Suddenly, every meal turns into a lottery ticket, making you feel like you were always just one lucky fry box away from never having to work again.
It taps into something primal, the desire to collect and to complete a set.
When the game launches, it causes a frenzy.
People dumpster dive for discarded fry boxes, they trade pieces on early internet forums, and they buy extra hash browns just for the sticker.
Because nothing says I'm an adult making sound financial decisions like eating four orders of deep fried potatoes for the one in a million chance to win a jet ski.
It increases McDonald's sales by 40%.
It's a license to print money.
But printing money requires security.
After all, a single slip of paper could be worth $1 million.
So McDonald's and Simon Marketing don't take any chances.
They treat these stickers like nuclear launch codes.

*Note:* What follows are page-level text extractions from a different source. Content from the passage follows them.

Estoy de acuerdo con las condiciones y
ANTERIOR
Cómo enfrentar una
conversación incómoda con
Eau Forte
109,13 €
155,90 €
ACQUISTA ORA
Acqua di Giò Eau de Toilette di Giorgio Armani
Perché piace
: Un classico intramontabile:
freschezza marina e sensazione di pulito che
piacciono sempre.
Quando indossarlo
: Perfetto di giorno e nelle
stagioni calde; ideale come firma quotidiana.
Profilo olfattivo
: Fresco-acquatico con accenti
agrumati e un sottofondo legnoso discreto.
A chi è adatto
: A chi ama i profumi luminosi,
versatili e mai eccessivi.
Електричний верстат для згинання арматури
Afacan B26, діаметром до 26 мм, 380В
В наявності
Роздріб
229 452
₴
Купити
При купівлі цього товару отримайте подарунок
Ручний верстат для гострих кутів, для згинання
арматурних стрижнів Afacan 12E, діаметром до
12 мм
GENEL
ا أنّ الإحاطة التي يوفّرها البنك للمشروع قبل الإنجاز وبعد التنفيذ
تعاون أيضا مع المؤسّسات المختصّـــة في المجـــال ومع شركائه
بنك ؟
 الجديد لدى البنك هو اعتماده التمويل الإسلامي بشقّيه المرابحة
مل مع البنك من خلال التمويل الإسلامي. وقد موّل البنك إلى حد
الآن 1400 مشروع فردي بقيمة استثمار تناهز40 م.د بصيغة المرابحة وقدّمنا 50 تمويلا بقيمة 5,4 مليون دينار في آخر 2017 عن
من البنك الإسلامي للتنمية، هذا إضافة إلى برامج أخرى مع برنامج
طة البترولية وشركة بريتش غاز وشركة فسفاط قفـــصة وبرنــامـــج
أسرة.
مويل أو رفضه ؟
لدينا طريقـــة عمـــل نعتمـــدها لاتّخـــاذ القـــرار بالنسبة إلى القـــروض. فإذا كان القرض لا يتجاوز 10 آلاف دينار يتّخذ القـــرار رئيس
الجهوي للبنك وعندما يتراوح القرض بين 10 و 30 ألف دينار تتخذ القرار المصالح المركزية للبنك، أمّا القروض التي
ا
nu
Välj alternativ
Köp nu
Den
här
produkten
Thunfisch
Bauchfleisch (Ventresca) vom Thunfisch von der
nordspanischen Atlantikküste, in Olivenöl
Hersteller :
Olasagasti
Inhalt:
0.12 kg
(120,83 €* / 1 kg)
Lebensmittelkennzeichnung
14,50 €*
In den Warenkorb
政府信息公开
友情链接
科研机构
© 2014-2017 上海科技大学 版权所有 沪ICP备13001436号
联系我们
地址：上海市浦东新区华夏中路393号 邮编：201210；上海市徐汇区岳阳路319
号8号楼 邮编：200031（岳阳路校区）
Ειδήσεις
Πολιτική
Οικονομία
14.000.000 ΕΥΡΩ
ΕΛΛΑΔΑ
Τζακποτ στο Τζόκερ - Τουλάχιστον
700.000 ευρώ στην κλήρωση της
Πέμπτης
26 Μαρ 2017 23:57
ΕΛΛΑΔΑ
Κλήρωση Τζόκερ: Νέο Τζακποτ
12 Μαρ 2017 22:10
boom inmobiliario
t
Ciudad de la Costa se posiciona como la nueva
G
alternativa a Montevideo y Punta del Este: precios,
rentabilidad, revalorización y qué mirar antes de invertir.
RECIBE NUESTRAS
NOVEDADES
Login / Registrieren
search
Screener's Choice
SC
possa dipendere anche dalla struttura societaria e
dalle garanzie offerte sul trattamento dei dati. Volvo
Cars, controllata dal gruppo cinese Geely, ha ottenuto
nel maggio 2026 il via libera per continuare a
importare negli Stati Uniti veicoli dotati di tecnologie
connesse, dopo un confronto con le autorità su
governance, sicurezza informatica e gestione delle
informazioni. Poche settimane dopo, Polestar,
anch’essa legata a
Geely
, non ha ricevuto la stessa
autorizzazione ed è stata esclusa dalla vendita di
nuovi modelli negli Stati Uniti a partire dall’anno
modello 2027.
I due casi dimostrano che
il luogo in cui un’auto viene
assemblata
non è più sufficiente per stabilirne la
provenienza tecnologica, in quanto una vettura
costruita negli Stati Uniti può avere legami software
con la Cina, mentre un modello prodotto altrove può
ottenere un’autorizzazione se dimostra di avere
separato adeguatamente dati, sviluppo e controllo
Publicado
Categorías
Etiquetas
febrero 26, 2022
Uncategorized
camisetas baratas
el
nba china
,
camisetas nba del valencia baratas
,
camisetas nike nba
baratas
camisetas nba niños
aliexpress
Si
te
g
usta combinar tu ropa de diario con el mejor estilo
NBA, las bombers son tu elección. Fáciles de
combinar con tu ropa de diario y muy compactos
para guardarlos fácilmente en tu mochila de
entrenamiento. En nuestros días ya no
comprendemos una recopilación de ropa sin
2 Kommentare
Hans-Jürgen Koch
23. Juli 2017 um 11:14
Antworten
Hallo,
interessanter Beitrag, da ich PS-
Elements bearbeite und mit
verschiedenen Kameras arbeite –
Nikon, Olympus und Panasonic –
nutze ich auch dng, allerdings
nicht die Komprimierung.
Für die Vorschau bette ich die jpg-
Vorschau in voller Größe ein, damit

They hire Dittler Brothers,
a legendary printing firm in Oakwood, Georgia.
These guys don't just print coupons.
They print postage stamps and lottery tickets, meaning they knew something about producing valuable commodities at volume.
At Dibbler Brothers, the floor hums with the sound of Heidelberg web presses running 50,000 sheets per hour.
And the pieces themselves, they're coated in a special scratch-off latex that is chemically designed to disintegrate if you try to lift it with a solvent.
The factory is practically a fortress.
To get to the printing floor, you have to pass through a metal detector.